▸ WRITTEN EXERCISE
Count the lines of the records below that contain the string "radius", matching case exactly, and reply with only that number.

(Records contained in a dataset)
[BEGIN]

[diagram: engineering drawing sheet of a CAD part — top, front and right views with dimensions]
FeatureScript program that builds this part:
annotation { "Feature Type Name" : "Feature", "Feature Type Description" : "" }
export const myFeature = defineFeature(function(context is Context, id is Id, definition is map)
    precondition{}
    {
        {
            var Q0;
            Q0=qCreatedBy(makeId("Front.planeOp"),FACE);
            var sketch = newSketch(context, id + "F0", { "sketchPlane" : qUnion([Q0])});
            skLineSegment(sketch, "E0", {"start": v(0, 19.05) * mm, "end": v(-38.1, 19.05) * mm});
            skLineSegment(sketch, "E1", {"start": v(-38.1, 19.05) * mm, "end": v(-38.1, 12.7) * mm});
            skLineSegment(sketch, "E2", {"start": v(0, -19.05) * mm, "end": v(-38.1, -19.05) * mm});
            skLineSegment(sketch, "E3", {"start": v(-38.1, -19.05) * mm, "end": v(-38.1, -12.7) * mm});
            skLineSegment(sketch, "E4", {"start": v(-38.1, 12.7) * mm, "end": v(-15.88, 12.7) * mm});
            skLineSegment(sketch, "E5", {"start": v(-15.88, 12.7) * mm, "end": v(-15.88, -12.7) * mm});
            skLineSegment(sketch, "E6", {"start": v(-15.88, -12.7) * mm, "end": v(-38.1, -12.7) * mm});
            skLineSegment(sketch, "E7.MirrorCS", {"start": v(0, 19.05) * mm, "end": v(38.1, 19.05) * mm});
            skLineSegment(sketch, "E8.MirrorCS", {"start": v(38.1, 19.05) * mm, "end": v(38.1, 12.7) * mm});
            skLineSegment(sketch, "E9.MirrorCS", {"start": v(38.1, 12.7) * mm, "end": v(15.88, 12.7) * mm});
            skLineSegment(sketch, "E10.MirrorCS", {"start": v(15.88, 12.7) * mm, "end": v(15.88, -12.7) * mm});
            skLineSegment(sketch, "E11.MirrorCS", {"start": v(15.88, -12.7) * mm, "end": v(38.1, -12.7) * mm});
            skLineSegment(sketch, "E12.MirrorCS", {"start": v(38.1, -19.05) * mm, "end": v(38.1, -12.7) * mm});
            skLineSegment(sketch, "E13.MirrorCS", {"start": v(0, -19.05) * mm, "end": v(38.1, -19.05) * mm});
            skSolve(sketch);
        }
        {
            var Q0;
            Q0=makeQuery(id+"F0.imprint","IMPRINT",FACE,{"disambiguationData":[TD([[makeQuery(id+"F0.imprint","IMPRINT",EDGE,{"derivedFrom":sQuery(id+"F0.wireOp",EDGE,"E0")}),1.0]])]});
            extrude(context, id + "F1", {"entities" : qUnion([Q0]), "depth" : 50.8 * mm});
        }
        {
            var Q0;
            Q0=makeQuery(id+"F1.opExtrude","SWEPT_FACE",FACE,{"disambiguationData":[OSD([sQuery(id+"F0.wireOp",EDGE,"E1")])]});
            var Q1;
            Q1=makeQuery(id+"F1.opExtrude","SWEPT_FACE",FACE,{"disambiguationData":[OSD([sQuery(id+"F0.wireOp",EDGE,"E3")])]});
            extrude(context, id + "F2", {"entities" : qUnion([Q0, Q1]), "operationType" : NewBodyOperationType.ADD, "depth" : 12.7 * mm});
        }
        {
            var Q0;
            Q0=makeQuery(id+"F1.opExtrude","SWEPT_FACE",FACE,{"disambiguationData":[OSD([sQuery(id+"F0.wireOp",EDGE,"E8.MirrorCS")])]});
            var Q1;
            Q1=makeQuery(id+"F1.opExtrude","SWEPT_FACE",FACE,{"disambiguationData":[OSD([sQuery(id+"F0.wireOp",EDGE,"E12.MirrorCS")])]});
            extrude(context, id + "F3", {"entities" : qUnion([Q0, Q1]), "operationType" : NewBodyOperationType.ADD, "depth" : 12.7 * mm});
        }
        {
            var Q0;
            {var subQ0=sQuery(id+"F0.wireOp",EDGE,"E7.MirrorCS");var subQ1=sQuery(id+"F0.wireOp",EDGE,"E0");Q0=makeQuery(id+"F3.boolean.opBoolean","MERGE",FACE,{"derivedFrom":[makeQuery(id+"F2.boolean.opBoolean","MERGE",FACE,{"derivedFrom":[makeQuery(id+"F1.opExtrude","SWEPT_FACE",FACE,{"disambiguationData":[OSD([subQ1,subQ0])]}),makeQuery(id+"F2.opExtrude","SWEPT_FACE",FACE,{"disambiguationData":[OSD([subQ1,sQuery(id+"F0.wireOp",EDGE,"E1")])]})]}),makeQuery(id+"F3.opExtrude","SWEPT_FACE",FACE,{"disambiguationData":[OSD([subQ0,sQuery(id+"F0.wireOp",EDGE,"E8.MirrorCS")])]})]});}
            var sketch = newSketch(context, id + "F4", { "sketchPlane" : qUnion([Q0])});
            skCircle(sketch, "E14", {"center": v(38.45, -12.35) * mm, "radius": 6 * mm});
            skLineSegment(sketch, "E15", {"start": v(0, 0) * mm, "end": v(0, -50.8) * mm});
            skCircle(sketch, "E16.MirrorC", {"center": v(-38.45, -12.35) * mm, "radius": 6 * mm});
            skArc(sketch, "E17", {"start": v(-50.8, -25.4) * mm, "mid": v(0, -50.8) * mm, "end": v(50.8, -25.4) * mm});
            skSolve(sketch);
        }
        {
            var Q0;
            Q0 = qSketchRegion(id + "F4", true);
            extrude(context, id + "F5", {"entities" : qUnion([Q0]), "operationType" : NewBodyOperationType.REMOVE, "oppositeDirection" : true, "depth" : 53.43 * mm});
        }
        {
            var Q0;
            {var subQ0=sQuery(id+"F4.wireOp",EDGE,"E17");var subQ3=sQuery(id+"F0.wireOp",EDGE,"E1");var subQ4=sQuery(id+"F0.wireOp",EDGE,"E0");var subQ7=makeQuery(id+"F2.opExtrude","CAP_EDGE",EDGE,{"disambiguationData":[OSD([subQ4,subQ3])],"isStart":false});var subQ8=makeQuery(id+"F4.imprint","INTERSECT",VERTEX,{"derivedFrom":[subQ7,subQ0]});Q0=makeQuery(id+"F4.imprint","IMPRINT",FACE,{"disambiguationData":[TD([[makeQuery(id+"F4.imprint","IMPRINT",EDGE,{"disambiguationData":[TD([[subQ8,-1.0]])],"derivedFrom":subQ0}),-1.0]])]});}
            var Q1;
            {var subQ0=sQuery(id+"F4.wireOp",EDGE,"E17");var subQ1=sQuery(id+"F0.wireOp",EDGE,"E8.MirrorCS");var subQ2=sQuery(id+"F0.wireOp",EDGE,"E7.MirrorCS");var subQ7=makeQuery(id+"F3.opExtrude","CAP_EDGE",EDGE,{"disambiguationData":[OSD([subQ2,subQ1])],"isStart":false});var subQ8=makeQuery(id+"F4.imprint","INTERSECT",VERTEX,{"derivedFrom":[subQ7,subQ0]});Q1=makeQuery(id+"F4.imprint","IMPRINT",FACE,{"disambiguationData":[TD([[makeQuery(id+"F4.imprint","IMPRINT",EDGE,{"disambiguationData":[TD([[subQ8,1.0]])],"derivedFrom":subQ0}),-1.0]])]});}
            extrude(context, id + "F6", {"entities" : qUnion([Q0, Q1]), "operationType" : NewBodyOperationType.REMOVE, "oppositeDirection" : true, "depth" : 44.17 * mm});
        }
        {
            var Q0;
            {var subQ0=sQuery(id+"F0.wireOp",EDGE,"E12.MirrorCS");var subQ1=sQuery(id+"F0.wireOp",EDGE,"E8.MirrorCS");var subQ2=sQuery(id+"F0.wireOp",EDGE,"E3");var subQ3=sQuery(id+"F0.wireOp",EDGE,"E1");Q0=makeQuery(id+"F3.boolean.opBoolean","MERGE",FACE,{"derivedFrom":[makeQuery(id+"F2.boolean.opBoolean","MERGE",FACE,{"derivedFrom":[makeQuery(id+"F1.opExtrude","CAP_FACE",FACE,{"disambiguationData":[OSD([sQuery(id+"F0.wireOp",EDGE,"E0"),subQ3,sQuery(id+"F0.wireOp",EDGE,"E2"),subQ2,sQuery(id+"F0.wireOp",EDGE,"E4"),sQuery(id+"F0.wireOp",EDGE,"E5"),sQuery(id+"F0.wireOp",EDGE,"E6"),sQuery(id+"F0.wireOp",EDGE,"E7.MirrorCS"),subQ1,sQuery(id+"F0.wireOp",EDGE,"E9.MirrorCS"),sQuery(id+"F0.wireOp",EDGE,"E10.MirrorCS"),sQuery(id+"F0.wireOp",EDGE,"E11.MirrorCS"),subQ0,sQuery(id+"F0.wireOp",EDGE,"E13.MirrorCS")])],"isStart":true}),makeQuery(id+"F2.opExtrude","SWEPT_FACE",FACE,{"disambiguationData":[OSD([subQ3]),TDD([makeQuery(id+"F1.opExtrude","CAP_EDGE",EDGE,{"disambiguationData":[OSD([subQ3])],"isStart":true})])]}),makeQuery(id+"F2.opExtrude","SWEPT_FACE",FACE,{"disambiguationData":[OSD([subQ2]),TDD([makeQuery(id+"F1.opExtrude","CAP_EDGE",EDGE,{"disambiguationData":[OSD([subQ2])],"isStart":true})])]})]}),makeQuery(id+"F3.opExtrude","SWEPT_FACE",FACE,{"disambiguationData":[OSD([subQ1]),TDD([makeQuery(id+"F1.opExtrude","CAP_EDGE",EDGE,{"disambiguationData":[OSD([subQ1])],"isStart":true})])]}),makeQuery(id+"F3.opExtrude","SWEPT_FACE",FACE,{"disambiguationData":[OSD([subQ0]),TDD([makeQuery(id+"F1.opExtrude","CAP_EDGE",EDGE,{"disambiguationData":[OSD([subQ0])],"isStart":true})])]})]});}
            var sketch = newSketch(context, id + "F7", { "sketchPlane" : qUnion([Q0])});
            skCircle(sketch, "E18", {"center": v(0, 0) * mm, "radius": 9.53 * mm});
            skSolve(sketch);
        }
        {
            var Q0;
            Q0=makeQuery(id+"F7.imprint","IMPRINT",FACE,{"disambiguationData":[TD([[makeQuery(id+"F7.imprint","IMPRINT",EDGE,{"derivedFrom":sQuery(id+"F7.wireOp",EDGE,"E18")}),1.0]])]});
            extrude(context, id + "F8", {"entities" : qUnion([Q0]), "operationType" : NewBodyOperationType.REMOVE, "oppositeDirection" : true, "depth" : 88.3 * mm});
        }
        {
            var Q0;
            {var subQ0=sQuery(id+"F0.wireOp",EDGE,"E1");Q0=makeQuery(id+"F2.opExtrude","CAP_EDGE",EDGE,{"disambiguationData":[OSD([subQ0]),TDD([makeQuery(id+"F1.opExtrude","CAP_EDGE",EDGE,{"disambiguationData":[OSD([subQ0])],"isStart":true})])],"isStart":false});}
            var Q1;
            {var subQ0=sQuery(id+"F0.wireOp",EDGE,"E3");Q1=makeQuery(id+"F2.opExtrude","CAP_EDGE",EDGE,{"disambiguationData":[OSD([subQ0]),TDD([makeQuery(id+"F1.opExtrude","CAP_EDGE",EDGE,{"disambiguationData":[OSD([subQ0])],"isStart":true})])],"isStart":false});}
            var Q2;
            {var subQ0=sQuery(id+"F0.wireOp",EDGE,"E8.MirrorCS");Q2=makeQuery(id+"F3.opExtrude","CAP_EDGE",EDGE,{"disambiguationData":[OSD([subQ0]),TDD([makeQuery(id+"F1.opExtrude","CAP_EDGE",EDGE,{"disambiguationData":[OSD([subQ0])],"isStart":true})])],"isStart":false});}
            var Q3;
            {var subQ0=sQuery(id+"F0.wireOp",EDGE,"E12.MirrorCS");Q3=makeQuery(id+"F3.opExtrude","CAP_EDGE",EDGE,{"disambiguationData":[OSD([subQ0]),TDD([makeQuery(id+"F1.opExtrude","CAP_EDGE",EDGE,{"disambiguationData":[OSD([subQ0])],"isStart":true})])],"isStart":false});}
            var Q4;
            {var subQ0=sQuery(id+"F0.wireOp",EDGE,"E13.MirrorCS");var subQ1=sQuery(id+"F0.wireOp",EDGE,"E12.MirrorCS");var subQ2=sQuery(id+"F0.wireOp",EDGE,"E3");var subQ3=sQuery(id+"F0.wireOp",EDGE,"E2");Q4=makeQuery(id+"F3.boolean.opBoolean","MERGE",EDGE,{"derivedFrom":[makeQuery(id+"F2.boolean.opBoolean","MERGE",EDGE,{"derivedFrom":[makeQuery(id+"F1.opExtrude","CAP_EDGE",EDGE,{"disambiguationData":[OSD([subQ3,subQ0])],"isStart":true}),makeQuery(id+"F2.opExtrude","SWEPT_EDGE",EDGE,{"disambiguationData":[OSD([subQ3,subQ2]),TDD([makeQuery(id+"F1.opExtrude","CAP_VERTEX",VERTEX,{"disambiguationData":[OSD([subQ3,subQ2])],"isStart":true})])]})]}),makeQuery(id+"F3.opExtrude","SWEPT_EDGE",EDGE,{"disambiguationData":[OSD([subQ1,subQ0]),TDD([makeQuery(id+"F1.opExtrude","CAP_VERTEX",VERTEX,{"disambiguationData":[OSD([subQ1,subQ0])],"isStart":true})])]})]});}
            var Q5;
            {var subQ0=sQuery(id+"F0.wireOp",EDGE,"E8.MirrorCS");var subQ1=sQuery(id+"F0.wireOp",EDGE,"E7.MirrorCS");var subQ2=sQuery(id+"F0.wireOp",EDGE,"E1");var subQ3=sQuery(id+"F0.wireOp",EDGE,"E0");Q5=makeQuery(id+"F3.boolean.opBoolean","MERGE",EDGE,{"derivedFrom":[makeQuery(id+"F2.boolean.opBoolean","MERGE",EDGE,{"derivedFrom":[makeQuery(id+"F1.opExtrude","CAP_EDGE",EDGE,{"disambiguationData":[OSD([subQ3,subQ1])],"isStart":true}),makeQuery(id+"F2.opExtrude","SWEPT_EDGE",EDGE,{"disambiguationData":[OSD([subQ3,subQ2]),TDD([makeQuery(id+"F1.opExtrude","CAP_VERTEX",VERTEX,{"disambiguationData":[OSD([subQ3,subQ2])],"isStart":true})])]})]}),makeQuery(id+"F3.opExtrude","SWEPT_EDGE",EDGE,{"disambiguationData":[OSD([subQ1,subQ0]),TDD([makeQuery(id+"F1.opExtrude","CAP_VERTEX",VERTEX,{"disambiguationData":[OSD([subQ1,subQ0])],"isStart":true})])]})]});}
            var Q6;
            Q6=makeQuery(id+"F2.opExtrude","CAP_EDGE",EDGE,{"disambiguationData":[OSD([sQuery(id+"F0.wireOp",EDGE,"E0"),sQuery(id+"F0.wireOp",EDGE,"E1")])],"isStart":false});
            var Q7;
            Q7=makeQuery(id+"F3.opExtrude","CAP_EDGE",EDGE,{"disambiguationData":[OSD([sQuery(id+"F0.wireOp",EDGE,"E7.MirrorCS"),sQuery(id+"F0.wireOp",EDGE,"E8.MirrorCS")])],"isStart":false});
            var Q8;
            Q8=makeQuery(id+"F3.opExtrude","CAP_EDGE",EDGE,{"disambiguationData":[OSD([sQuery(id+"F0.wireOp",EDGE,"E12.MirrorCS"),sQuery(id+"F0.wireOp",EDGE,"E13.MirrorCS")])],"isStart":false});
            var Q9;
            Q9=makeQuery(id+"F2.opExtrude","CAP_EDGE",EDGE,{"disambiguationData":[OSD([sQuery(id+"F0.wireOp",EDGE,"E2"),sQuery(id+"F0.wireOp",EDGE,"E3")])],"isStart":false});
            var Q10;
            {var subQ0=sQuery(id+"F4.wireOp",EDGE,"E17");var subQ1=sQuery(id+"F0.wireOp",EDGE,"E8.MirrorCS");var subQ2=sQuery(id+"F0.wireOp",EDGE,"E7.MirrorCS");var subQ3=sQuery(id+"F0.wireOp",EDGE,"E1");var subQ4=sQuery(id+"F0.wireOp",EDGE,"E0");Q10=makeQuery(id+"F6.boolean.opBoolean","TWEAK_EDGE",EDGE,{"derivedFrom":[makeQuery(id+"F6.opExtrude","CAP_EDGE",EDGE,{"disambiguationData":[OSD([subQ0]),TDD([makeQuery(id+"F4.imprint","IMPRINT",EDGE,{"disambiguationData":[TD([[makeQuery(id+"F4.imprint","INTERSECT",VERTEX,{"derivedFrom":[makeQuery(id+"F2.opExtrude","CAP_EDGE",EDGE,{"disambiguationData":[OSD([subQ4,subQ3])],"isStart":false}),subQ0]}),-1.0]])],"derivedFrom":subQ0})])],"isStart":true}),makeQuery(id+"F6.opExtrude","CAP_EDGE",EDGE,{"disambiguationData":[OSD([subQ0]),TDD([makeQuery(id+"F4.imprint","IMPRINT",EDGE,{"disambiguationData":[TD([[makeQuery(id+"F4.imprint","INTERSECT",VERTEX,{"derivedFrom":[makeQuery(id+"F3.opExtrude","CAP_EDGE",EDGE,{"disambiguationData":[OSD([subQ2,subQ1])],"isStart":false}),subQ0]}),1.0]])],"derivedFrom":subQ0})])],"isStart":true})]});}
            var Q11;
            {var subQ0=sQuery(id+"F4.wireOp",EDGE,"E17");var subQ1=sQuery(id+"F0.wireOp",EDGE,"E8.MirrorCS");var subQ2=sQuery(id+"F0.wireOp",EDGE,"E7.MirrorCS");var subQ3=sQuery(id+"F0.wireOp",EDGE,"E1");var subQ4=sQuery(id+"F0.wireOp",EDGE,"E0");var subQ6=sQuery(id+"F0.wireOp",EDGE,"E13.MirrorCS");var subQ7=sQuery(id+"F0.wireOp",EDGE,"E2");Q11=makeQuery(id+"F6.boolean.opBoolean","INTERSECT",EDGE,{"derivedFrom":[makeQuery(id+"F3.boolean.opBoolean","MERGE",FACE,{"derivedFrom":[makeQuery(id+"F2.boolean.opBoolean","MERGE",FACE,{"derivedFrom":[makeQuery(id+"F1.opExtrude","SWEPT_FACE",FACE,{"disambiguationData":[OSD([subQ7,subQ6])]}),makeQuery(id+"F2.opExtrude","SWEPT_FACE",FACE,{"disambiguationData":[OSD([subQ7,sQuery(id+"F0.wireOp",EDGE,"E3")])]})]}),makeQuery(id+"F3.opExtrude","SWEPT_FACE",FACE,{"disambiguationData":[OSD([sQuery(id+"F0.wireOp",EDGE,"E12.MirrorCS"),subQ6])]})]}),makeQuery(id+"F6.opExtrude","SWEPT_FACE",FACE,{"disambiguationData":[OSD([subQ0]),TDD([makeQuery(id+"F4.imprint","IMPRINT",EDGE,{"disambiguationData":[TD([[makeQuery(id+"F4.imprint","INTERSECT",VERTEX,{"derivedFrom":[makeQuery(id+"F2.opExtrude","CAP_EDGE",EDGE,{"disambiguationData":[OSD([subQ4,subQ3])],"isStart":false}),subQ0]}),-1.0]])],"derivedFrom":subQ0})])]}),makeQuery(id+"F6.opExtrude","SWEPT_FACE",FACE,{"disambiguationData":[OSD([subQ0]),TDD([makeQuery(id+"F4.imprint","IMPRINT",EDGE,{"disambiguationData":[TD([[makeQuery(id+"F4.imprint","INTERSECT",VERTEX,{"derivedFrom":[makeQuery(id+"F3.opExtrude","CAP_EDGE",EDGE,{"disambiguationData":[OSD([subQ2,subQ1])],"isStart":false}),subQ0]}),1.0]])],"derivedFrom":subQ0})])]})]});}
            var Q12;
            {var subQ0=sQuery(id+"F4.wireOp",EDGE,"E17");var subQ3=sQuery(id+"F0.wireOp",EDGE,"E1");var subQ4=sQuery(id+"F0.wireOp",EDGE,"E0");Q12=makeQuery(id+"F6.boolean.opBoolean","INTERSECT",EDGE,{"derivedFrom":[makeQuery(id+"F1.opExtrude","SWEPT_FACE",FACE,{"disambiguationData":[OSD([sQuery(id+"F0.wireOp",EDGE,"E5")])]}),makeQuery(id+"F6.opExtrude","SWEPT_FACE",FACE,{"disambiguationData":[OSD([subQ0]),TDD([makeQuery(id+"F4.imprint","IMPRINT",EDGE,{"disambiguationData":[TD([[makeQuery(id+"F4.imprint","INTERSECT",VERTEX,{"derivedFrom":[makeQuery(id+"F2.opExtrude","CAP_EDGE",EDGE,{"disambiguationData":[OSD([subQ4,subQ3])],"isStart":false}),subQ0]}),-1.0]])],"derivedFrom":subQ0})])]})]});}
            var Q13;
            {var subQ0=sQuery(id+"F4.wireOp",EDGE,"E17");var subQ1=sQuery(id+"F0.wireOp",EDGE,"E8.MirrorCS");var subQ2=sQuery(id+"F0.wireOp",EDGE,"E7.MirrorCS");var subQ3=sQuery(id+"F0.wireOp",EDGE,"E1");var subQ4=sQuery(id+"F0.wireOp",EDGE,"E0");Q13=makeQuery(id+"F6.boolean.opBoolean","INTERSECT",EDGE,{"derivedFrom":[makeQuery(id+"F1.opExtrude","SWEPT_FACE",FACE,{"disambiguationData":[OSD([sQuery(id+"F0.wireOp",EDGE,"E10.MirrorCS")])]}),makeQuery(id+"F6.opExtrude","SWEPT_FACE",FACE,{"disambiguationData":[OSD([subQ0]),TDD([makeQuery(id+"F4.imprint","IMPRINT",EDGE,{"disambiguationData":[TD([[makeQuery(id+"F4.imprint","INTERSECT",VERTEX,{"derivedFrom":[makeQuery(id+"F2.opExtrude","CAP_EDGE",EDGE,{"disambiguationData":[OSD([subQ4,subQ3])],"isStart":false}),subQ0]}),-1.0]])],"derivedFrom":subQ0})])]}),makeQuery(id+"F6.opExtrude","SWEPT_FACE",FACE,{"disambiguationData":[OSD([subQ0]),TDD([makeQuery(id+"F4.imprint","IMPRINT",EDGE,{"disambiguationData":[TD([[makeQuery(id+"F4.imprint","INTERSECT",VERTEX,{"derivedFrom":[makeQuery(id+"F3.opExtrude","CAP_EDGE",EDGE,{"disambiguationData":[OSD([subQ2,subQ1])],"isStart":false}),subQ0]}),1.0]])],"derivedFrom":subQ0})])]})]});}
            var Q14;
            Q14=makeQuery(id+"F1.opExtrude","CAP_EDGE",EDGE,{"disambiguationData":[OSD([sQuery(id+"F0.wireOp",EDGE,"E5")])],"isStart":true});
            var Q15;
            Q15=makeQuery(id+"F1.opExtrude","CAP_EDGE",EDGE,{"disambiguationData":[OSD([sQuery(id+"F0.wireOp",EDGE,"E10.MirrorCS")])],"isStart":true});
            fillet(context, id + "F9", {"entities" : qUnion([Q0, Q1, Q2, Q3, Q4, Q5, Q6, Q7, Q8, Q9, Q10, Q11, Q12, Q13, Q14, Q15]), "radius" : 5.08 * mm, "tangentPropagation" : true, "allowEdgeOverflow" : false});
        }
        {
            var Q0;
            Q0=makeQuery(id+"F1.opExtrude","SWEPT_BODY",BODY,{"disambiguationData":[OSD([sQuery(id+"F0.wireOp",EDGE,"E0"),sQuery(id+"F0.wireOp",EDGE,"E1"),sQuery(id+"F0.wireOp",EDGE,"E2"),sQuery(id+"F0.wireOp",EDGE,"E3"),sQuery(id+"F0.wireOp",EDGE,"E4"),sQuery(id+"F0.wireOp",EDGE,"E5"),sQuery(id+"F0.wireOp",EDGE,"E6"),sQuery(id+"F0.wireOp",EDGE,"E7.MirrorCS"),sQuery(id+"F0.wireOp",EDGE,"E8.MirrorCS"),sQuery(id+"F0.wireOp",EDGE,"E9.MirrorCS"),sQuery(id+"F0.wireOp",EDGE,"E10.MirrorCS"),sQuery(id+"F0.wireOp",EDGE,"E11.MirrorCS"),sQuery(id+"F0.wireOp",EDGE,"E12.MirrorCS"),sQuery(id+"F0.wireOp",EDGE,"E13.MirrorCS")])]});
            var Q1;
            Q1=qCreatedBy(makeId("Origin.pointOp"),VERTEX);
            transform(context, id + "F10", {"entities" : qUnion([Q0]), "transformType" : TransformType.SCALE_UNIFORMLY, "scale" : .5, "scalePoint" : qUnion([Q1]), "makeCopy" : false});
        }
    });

[END]

▸ OUTPUT BELOW
4